**Task to carry out:**
Whenever a line carries the word "left", pull it out of the entries.

**Data supplied:**
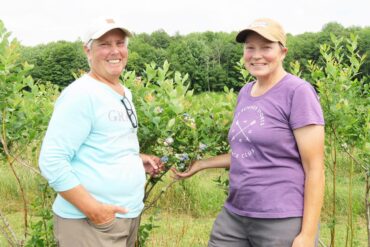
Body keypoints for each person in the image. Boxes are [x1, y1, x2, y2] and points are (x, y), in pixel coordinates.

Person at [173, 18, 325, 247]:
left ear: (283, 52)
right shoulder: (246, 92)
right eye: (250, 47)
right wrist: (202, 164)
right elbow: (248, 152)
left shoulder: (298, 92)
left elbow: (315, 168)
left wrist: (306, 235)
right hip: (236, 215)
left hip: (280, 219)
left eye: (266, 47)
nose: (256, 55)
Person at [39, 17, 163, 247]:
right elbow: (52, 161)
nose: (114, 51)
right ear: (88, 50)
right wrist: (95, 211)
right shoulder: (81, 95)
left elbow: (108, 142)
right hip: (90, 224)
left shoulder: (123, 92)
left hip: (125, 217)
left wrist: (135, 161)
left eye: (120, 43)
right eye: (104, 44)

**Your response:**
left ear: (283, 52)
left shoulder: (298, 92)
left elbow: (315, 168)
left wrist: (306, 235)
left hip: (280, 219)
left eye: (266, 47)
left elbow: (108, 142)
left shoulder: (123, 92)
left hip: (125, 217)
left wrist: (135, 161)
left eye: (120, 43)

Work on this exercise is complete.